Partly out of voter concern over the rising federal budget deficit, Democrats are undecided over whether to extend the cuts, as Republicans advocate.
Mr. Pence said Obama administration economic policies have failed and accused Democrats of “pushing more spending, more regulation, and right around the corner, more taxes.”
Mr. Pence said Americans “know we can’t tax and spend and bail our way back to a growing economy.”
GOP
Gingrich to decide on bid after fall vote
Republican former House of Representatives Speaker Newt Mr. Gingrich said Sunday he will decide after November’s congressional elections whether he will make a run for the White House in 2012.
Mr. Gingrich has openly explored entering the wide-open contest for the 2012 Republican nomination to challenge President Obama, making recent visits to early battleground states Iowa and New Hampshire. Mr. Gingrich said he had been to 10 states in the past two weeks.
“I think that’s a decision we’ll make in February or March,” Mr. Gingrich said on “Fox News Sunday” of a presidential run. “This is a very hard family decision because it’s such a deep commitment and it is so absorbing.”
A White House campaign by Mr. Gingrich, who led the Republican takeover of Congress in the 1994 election, got a qualified endorsement from former Democratic Party chairman and presidential candidate Howard Dean.
Mr. Dean said Mr. Gingrich would provide intellectual depth to a Republican Party that he said lacked ideas.
“They desperately need some intellectual leadership and, whatever you think of Newt Gingrich, he can supply intellectual leadership,” Mr. Dean said on Fox. “So I hope he does run.”

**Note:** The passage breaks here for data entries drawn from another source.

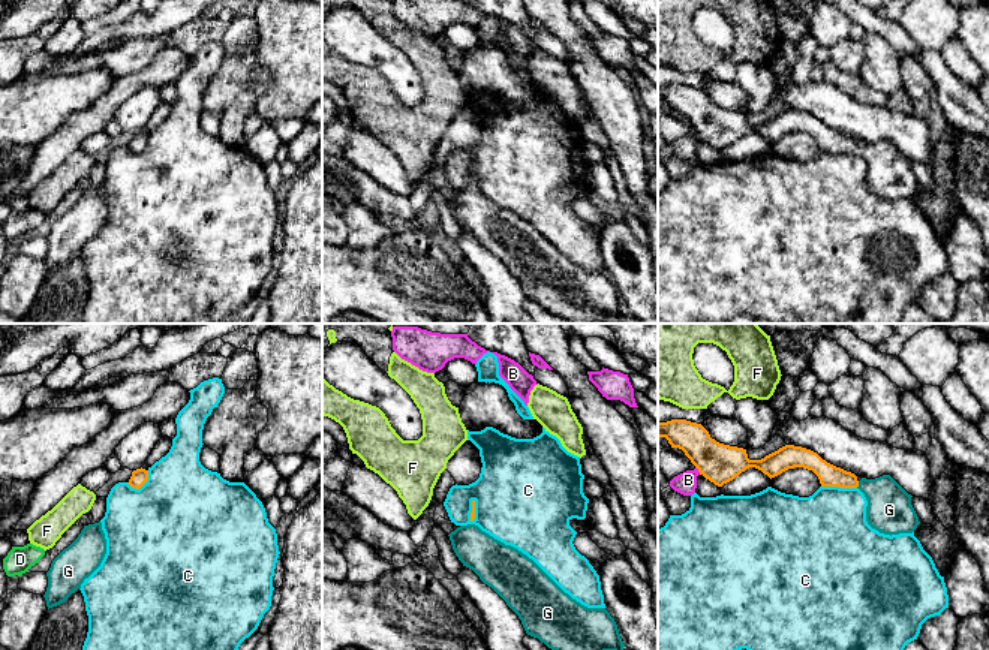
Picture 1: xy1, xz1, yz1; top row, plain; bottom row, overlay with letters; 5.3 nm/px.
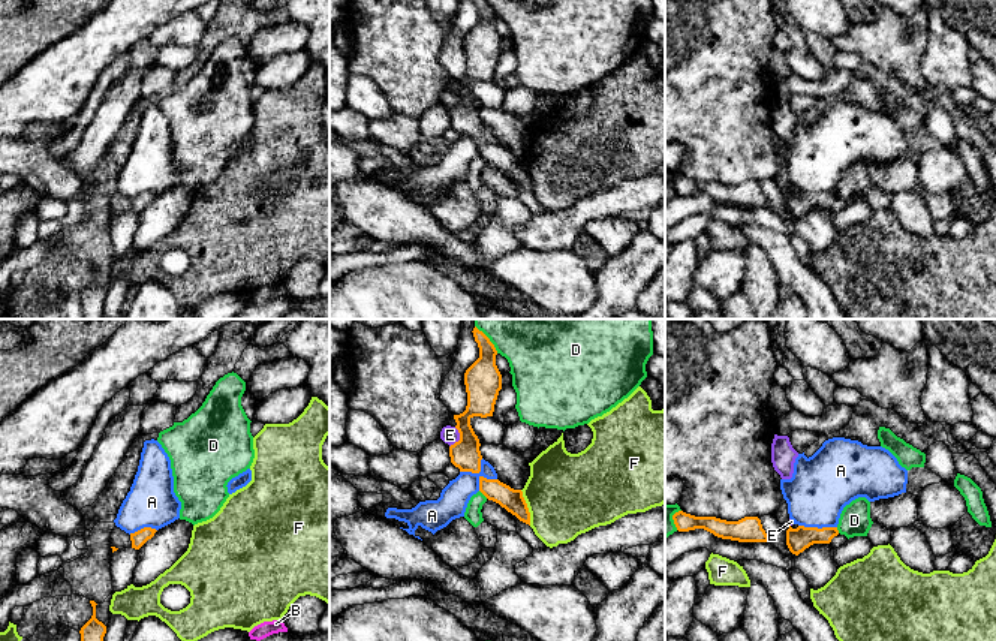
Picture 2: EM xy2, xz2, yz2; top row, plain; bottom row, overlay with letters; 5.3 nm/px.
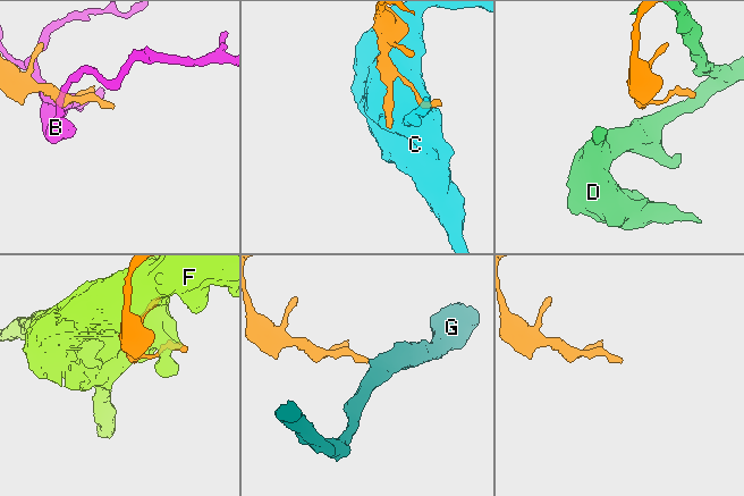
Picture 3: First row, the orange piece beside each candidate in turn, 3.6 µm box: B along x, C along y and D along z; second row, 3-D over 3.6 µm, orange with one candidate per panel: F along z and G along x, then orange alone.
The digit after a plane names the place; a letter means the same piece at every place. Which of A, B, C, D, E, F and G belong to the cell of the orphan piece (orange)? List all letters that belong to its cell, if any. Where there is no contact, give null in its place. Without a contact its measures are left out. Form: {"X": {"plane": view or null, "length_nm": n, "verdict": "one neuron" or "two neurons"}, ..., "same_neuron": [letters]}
{"A": {"plane": "xz2", "length_nm": 200, "verdict": "two neurons"}, "B": {"plane": "yz1", "length_nm": 50, "verdict": "two neurons"}, "C": {"plane": "yz1", "length_nm": 190, "verdict": "two neurons"}, "D": {"plane": "xz2", "length_nm": 60, "verdict": "two neurons"}, "E": {"plane": "xz2", "length_nm": 120, "verdict": "two neurons"}, "F": {"plane": "xz2", "length_nm": 200, "verdict": "two neurons"}, "G": {"plane": "yz1", "length_nm": 40, "verdict": "one neuron"}, "same_neuron": ["G"]}

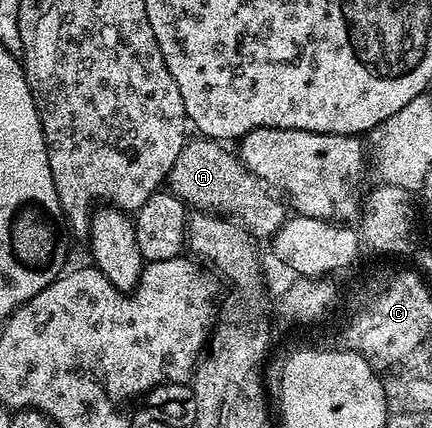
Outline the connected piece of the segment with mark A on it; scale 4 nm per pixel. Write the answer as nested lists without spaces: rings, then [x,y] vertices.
[[[187,138],[186,144],[180,149],[180,157],[176,157],[176,165],[172,165],[170,170],[170,194],[195,212],[213,213],[237,221],[258,241],[273,240],[274,234],[287,221],[287,204],[265,183],[259,181],[231,148],[229,151],[226,147],[229,146],[216,139]]]

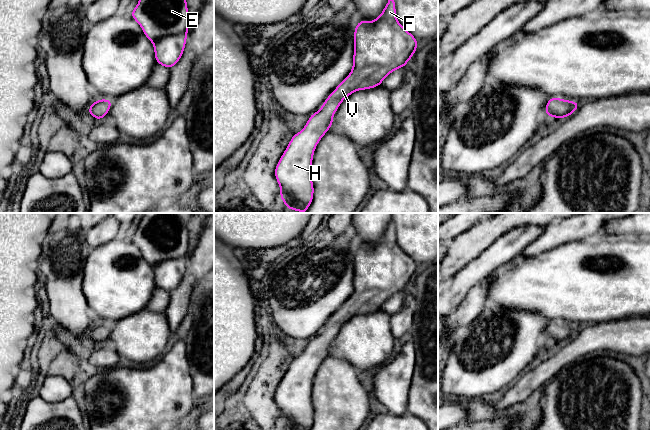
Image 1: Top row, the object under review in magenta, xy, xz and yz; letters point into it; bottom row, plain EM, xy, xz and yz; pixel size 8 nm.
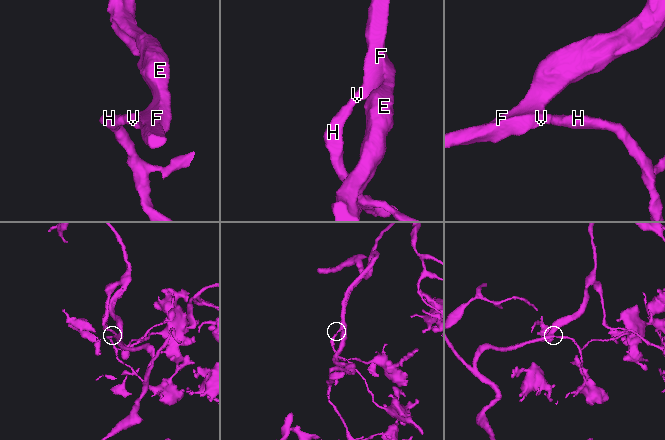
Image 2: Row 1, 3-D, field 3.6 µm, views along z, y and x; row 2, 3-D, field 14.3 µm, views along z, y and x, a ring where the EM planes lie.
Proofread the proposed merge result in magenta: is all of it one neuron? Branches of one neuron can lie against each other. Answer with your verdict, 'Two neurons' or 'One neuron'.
One neuron

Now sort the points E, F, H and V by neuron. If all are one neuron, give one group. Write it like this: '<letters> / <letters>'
E F H V

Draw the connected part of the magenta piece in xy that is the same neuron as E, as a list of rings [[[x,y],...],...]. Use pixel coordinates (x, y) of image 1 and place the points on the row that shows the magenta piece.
[[[138,0],[130,13],[152,42],[156,63],[170,70],[179,62],[186,46],[186,0]]]

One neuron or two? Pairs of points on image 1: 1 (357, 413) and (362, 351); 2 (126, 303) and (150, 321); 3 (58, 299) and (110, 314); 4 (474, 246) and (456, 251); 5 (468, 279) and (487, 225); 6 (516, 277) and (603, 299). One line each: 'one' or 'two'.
1: two
2: two
3: two
4: one
5: two
6: one

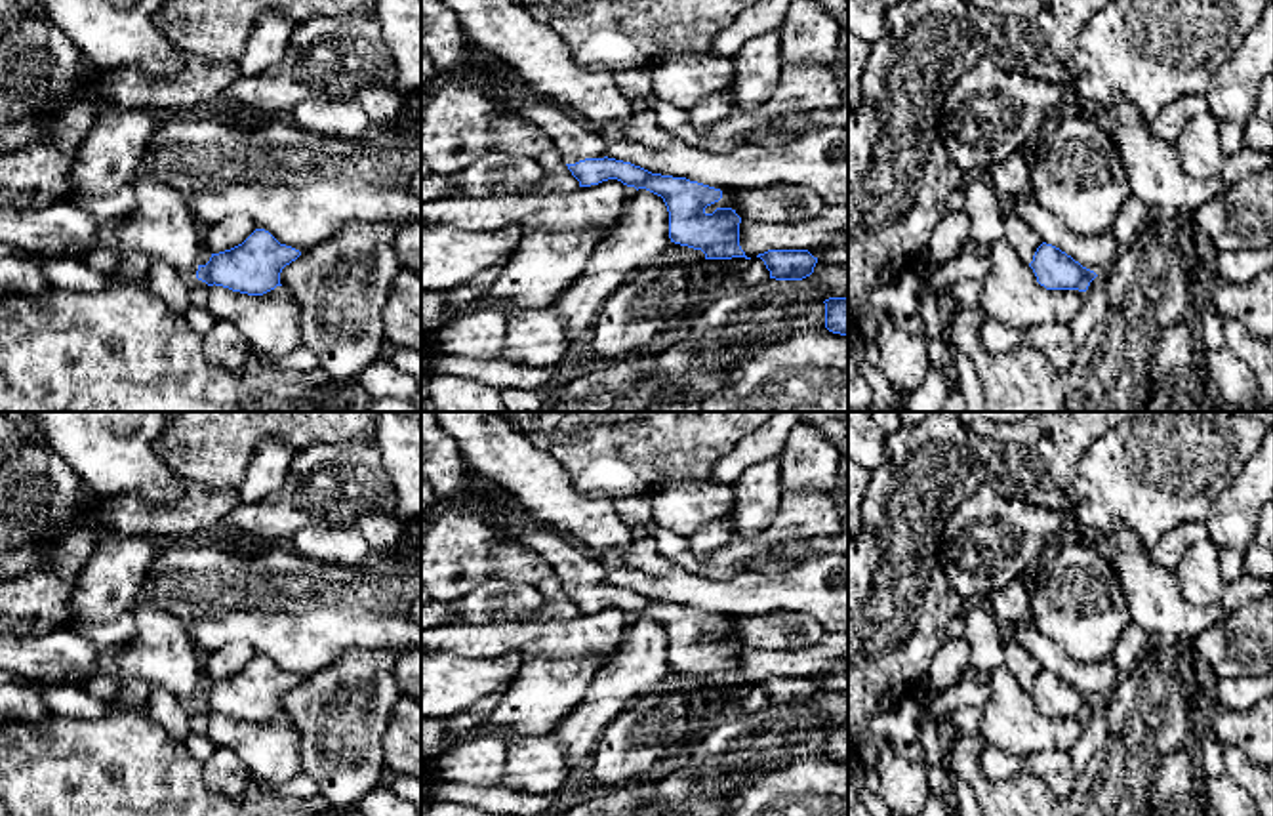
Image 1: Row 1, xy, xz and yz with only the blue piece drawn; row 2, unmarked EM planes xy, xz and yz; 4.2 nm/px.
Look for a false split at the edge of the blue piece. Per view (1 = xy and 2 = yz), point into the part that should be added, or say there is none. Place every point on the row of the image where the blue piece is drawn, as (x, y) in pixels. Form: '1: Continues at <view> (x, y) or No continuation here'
1: No continuation here
2: No continuation here

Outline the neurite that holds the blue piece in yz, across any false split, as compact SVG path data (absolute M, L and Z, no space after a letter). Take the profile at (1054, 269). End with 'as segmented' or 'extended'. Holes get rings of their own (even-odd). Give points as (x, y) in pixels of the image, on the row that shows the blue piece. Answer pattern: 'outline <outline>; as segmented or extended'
outline M1046 242L1037 248L1029 267L1033 269L1037 282L1046 290L1086 292L1090 282L1098 276L1071 255Z; as segmented

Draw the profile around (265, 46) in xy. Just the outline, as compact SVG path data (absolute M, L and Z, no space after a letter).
M265 11L253 27L238 61L240 76L253 76L278 63L290 42L293 25L278 11Z

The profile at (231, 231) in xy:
M238 214L212 225L202 238L210 254L219 254L242 244L255 229L252 217Z

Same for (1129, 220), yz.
M1130 194L1121 206L1109 233L1121 244L1122 250L1126 250L1132 244L1132 240L1138 236L1145 212L1147 206L1134 194Z

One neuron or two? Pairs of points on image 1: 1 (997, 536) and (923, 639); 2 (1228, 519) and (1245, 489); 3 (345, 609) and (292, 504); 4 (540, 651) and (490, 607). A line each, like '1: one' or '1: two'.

Mr. Gingrich laughed and called Mr. Dean’s comment “the kiss of death” in a Republican primary.
FAA
Northwest Airlines didn’t follow orders
A government report says that for more than a decade Northwest Airlines repeatedly failed to follow federal safety orders but wasn’t held accountable by the Federal Aviation Administration.
The report by the Transportation Department Inspector General’s Office confirmed many of the allegations brought by a whistleblower in 2005 and again in 2008 of a cozy relationship between FAA managers and the airlines they are charged with inspecting.
FAA inspector Mark Lund charged that FAA managers at the safety office that oversaw Northwest routinely allowed the airline to avoid penalties or fines by voluntarily disclosing failures.